L’opérationnalisation de cette vision appelle, au niveau gouvernemental, une stratégie efficace permettant une meilleure prise en compte des missions et responsabilités transversales.
La mise en place de cette stratégie passe par l’adoption d’un Plan stratégique national et d’une loi sur la Diversification Economique.
Au niveau des Zones Economiques Spéciales, la mise en œuvre des 3 programmes prioritaires retenus dans le Plan National de Développement 2022-2026 concerne :
– la gouvernance des zones économiques spéciales ;
– l’aménagement et la viabilisation des espaces des zones économiques spéciales ;
– le développement des activités industrielles, commerciales et touristiques dans les ZES.
Pour atteindre ces objectifs de performance, le Département s’est engagé, en sus de la prise en compte de ses responsabilités au niveau du pilotage de la diversification économique, dans une démarche de développement des zones économiques spéciales, laquelle exige :
– la recherche de développeurs nationaux ou internationaux pour l’aménagement et la viabilisation des ZES ;
– la mobilisation des investisseurs privés nationaux et internationaux crédibles porteurs des projets durables et de qualité ;
– l’obtention de la part de l’Etat d’un budget pro- diversification et des fonds devant permettre l’aménagement et la viabilisation des zones économiques spéciales ;
– la recherche des financements étrangers par le développement d’un partenariat avec des partenaires bilatéraux ou multilatéraux au développement en vue de financer des projets à fort impact ;
– l’implication, dans le cadre du contenu local, des PME/ PMI en joint-venture ou en sous-traitant des investisseurs internationaux qui viendraient s’installer dans les zones économiques spéciales ;
– l’élaboration et la mise en œuvre d’une politique de communication et de marketing efficace en vue de la promotion des zones économiques spéciales et de la diversification économique.
Le lancement des activités de la ZES d’Igné est-il effectif ? Où en est-on avec le développement des zones économiques spéciales de Pointe-Noire d’Oyo- Ollombo et de Ouesso ?
La viabilisation de la ZES d’Ignié a été enclenchée avec la réhabilitation du Parc Industriel et Commercial de Maloukou dont la concession a été confiée à la Société Macefield Congo Ventures SAS, filiale du groupe Crystal Ventures. En effet, aux termes de la convention de concession signée entre la République du Congo et le groupe Crystal Ventures, il a été confié à la filiale congolaise de ce Groupe, le développement, l’opérationnalisation et l’exploitation du Parc Industriel et Commercial de Maloukou, donnant ainsi à cette filiale, le statut de développeur au régime des ZES de ce Parc. A ce jour, les travaux de réhabilitation de ce Parc sont bien exécutés conformément au cahier de charges soumis au développeur.
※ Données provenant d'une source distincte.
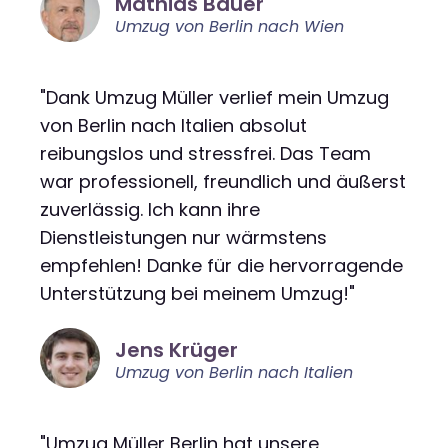
Mathias Bauer
Umzug von Berlin nach Wien
"Dank Umzug Müller verlief mein Umzug
von Berlin nach Italien absolut
reibungslos und stressfrei. Das Team
war professionell, freundlich und äußerst
zuverlässig. Ich kann ihre
Dienstleistungen nur wärmstens
empfehlen! Danke für die hervorragende
Unterstützung bei meinem Umzug!"
Jens Krüger
Umzug von Berlin nach Italien
"Umzug Müller Berlin hat unsere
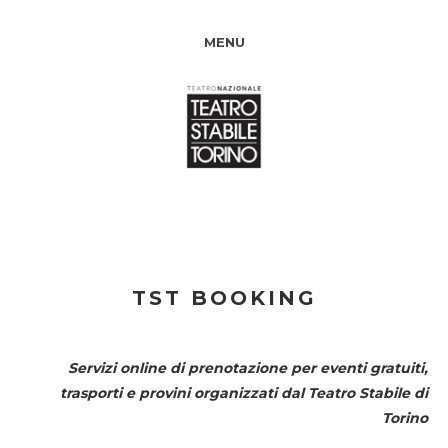
MENU
TST BOOKING
Servizi online di prenotazione per eventi gratuiti,
trasporti e provini organizzati dal
Teatro Stabile di
Torino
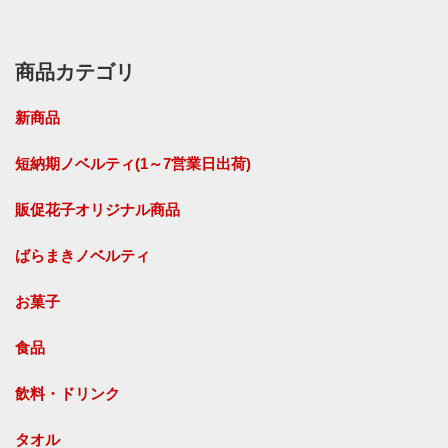
商品カテゴリ
新商品
短納期ノベルティ(1～7営業日出荷)
販促花子オリジナル商品
ばらまきノベルティ
お菓子
食品
飲料・ドリンク
タオル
A cet effet, la période de mis en service de ce Parc est fixée au premier trimestre 2024 avec l’opérationnalisation de toutes les usines. Les potentiels investisseurs notamment ceux évoluant dans les secteurs de l’agro-industrie, la fabrication de matériaux de construction sont invités à prendre contact avec la société Macefield ou l’Agence de Planification, de Promotion et le Développement des ZES en vue de leur installation dans ce Parc. Outre le Parc Industriel et Commercial de Maloukou, sont attendus des investisseurs qui pourraient, à l’image des ZES de Pointe-Noire, d’Oyo-Ollombo et de Ouesso, assurer le développement de la ZES d’Igné. Notre principal défi dans le développement de cette zone réside dans l’assurance d’une source d’énergie stable, dédiée et de haute qualité.
Au niveau du développement de la ZES de Pointe-Noire, la République du Congo et le Groupe Arise IIP ont signé, en date du 4 octobre 2022, un accord cadre entériné par une convention de développement signé entre l’Agence de Planification, de Promotion et de Développement des ZES et la société Plateformes Industrielles du Congo Pointe-Noire, PICP en sigle, une Joint-Venture née de l’accord-cadre signé entre le Congo et le Groupe Arise IIP.
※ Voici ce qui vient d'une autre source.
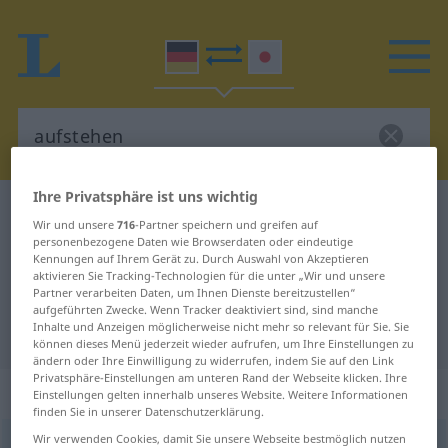
Ihre Privatsphäre ist uns wichtig
Deutsch-Japanisch Wörterbuch
aufstehen
Wir und unsere
716
-Partner speichern und greifen auf
Deutsch-Japanisch Übersetzung
personenbezogene Daten wie Browserdaten oder eindeutige
Kennungen auf Ihrem Gerät zu. Durch Auswahl von Akzeptieren
für "aufstehen"
aktivieren Sie Tracking-Technologien für die unter „Wir und unsere
Partner verarbeiten Daten, um Ihnen Dienste bereitzustellen“
aufgeführten Zwecke. Wenn Tracker deaktiviert sind, sind manche
Inhalte und Anzeigen möglicherweise nicht mehr so relevant für Sie. Sie
"aufstehen" Japanisch Übersetzung
können dieses Menü jederzeit wieder aufrufen, um Ihre Einstellungen zu
ändern oder Ihre Einwilligung zu widerrufen, indem Sie auf den Link
Privatsphäre-Einstellungen am unteren Rand der Webseite klicken. Ihre
„aufstehen“
Einstellungen gelten innerhalb unseres Website. Weitere Informationen
finden Sie in unserer Datenschutzerklärung.
Wir verwenden Cookies, damit Sie unsere Webseite bestmöglich nutzen
aufstehen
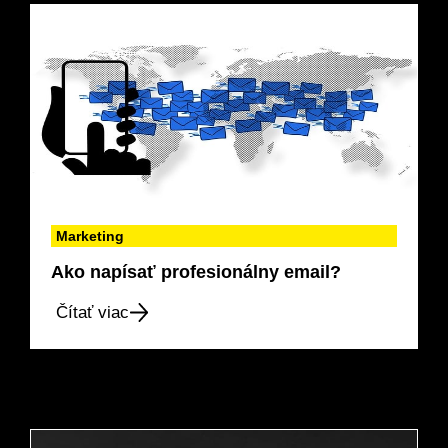
Marketing
Ako napísať profesionálny email?
Čítať viac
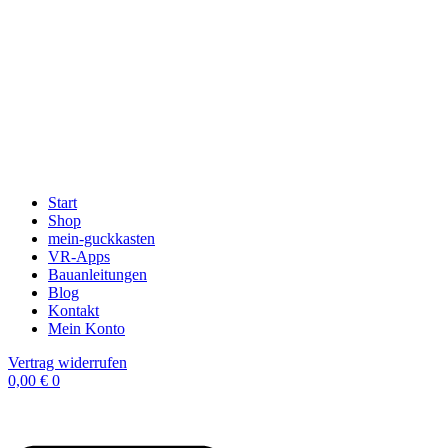
Start
Shop
mein-guckkasten
VR-Apps
Bauanleitungen
Blog
Kontakt
Mein Konto
Vertrag widerrufen
0,00
€
0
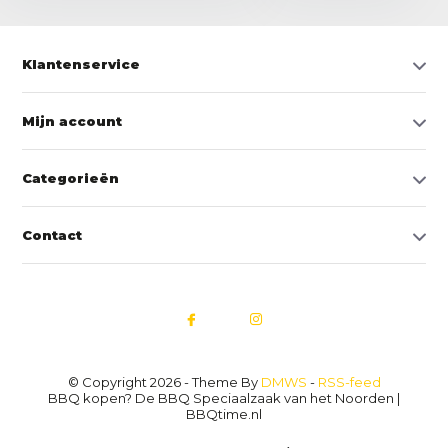
Klantenservice
Mijn account
Categorieën
Contact
© Copyright 2026 - Theme By
DMWS
-
RSS-feed
BBQ kopen? De BBQ Speciaalzaak van het Noorden |
BBQtime.nl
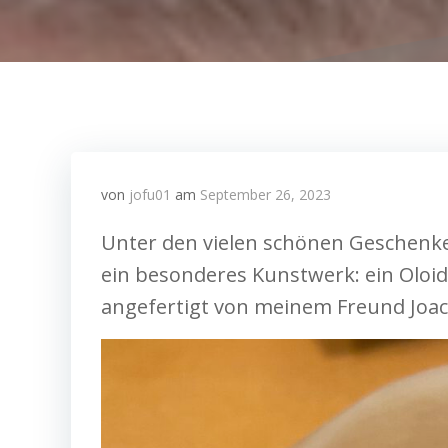
von
jofu01
am
September 26, 2023
Unter den vielen schönen Geschenke
ein besonderes Kunstwerk: ein Oloid
angefertigt von meinem Freund Joa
De plus, plusieurs autorisations destinées à la réalisation de ce projet ont été délivré à la société PICP afin de lui permettre de débuter ces travaux ; il s’agit notamment de l’obtention du certificat de conformité des études d’impacts environnementales et sociales, de l’obtention d’un permis forestier délivré par le Ministère de l’Economie Forestière destiné à assurer l’approvisionnement en bois de la ZES, des arrêtés au titre du Ministère de l’Energie et de l’Hydraulique pour la production d’Eau et de l’électricité.
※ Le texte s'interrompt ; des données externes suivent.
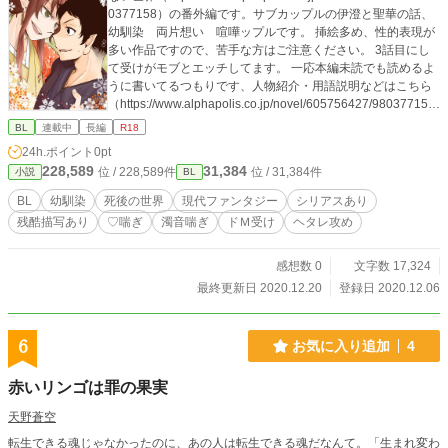
0377158）の番外編です。サブカップルの伊澄と聖華の話、
幼馴染 両片想い 喧嘩ップルです。 挿絵多め、性的表現が
多い作品ですので、苦手な方はご注意ください。 3話目にし
て受けがモブとエッチしてます。 一応本編未読でも読めるよ
うに書いてるつもりです、人物紹介・用語説明などはこちら
（https://www.alphapolis.co.jp/novel/605756427/980377158/
episode/3105301） 【攻】超ヘタレ＆鈍感タイプ＆独占欲は
BL
連載中
長編
R18
強い 【受】変態ドＭビッチ＆素直じゃない＆他の人には平気
24h.ポイント
0pt
で好き好き言う性格 ※死後世界設定、残酷描写あり、性的描
228,589
31,384
位 / 228,589件
位 / 31,384件
小説
BL
写がほぼ！ 受けが攻めを責める描写あり（肉体的なリバは
なし） この作品はPixiv、ムーンライトノベルズ、エブリスタ
BL
幼馴染
死後の世界
現代ファンタジー
シリアスあり
にも掲載予定です。 ※不定期更新
残酷描写あり
♡喘ぎ
濁音喘ぎ
ドＭ受け
ヘタレ攻め
感想数 0
文字数 17,324
最終更新日 2020.12.20
登録日 2020.12.06
6
お気に入り追加
4
赤いリンゴは罪の果実
天野蒼空
転生できる魂じゃなかったのに、あの人は転生できる魂だなんて。「生まれ変わ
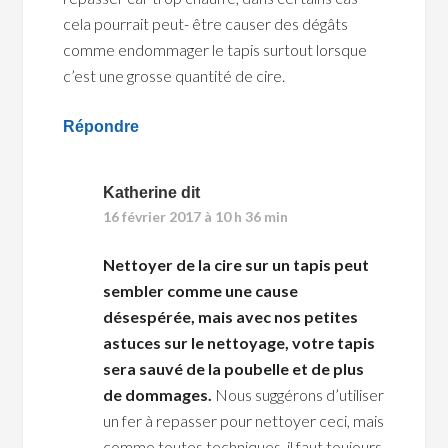
cela pourrait peut- être causer des dégâts
comme endommager le tapis surtout lorsque
c’est une grosse quantité de cire.
Répondre
Katherine
dit
16 février 2017 à 10 h 36 min
Nettoyer de la cire sur un tapis peut
sembler comme une cause
désespérée, mais avec nos petites
astuces sur le nettoyage, votre tapis
sera sauvé de la poubelle et de plus
de dommages.
Nous suggérons d’utiliser
un fer à repasser pour nettoyer ceci, mais
comme toutes techniques, il faut toujours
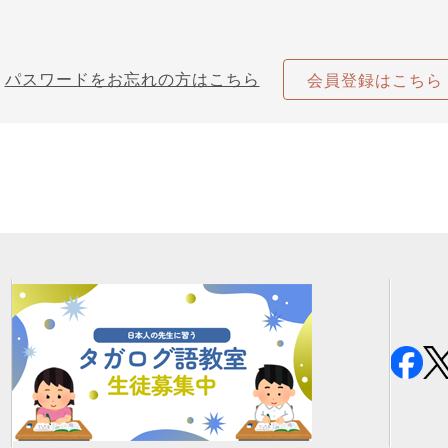
パスワードをお忘れの方はこちら
会員登録はこちら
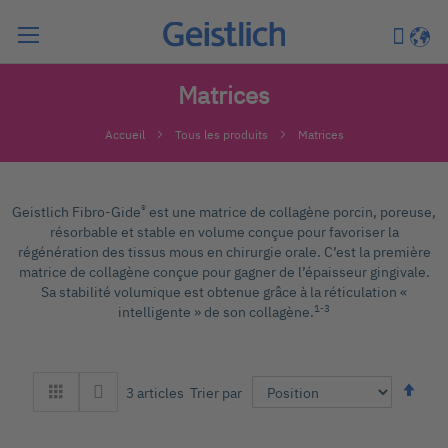
Chercher
Mon pa
Langu
Matrices
Accueil
Tous les produits
Matrices
®
Geistlich Fibro-Gide
est une matrice de collagène porcin, poreuse,
résorbable et stable en volume conçue pour favoriser la
régénération des tissus mous en chirurgie orale. C’est la première
matrice de collagène conçue pour gagner de l’épaisseur gingivale.
Sa stabilité volumique est obtenue grâce à la réticulation «
1-3
intelligente » de son collagène.
Par
Trier par
3
articles
ord
déc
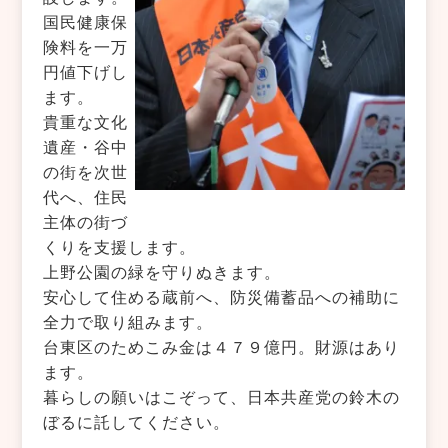
国民健康保
険料を一万
円値下げし
ます。
貴重な文化
遺産・谷中
の街を次世
代へ、住民
主体の街づ
くりを支援します。
上野公園の緑を守りぬきます。
安心して住める蔵前へ、防災備蓄品への補助に
全力で取り組みます。
台東区のためこみ金は４７９億円。財源はあり
ます。
暮らしの願いはこぞって、日本共産党の鈴木の
ぼるに託してください。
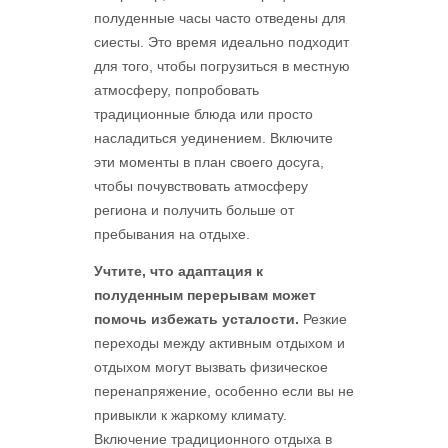
полуденные часы часто отведены для
сиесты. Это время идеально подходит
для того, чтобы погрузиться в местную
атмосферу, попробовать
традиционные блюда или просто
насладиться уединением. Включите
эти моменты в план своего досуга,
чтобы почувствовать атмосферу
региона и получить больше от
пребывания на отдыхе.
Учтите, что адаптация к
полуденным перерывам может
помочь избежать усталости.
Резкие
переходы между активным отдыхом и
отдыхом могут вызвать физическое
перенапряжение, особенно если вы не
привыкли к жаркому климату.
Включение традиционного отдыха в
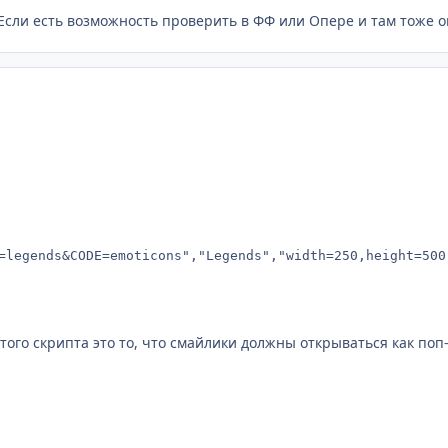
 Если есть возможность проверить в ФФ или Опере и там тоже о
=legends&CODE=emoticons","Legends","width=250,height=500,
этого скрипта это то, что смайлики должны открываться как поп-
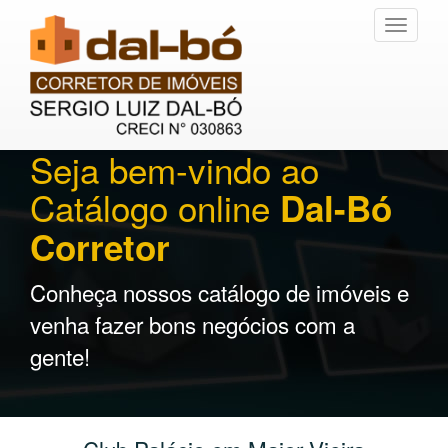
Toggle
navigati
Seja bem-vindo ao
Catálogo online
Dal-Bó
Corretor
Conheça nossos catálogo de imóveis e
venha fazer bons negócios com a
gente!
Les travaux de la ZES de Pointe-Noire sont exécutés conformément au cahier de charges soumis au développeur. A ce jour, les travaux de construction des voiries, d’aménagement urbain et de génie civil dans l’enceinte de la ZES sont en voie d’achèvement. Les travaux de connexion au réseau électrique sont exécutés en ce qui concerne la première phase, notamment l’éclairage de toute la ZES. La deuxième phase de ces travaux portant sur la construction d’une ligne haute tension a démarré avec la signature d’un contrat de fourniture d’électricité entre la Centrale Electrique du Congo et la société PICP. Au regard de ce qui précède, la construction de la ZES de Pointe-Noire n’est pas un mythe comme certains le croiraient.
A l’image de la ZES de Pointe-Noire, le développement de la ZES d’Oyo-Ollombo a été confié au Groupe Arise IIP avec l’Accord-cadre signé le 4 octobre 2022 avec la République du Congo.
Le seul investisseur, installé jusqu’à ce jour dans cette zone économique, est la société COFCAO Farming, spécialisée pour la production de pâte de chocolat. La pose de la première pierre de construction de l’usine a eu lieu en octobre 2022. Située dans une des régions stratégiques du pays, la ZES de Ouesso a aussi été attribuée au Groupe Arise IIP pour son développement suite à un Accord-cadre signé entre ce Groupe et la République du Congo en vue de la viabilisation de cette ZES.
Plusieurs industriels, parmi lesquels SPECTECH, ont marqué leur intérêt à investir dans cette ZES. Des accords et contrats sont en cours de rédaction pour approbation et attribution définitives.
Quels sont les pays avec lesquels vous avez noué des partenariats dans le cadre du développement des ZES ?
La République du Congo, dans le cadre des activités liées aux zones économiques spéciales, a développé des partenariats avec la République Populaire de Chine, l’Île Maurice, le Gabon, le Togo, le Rwanda et le Benin. Aujourd’hui, des démarches ont été entreprises pour notre adhésion à l’Organisation Africaine des Zones Economiques (Africa Economic Zones Organisation, AEZO). Ceci nous permettra d’élargir la base de notre partenariat à d’autres pays Africains développant des Zones Economiques Spéciales.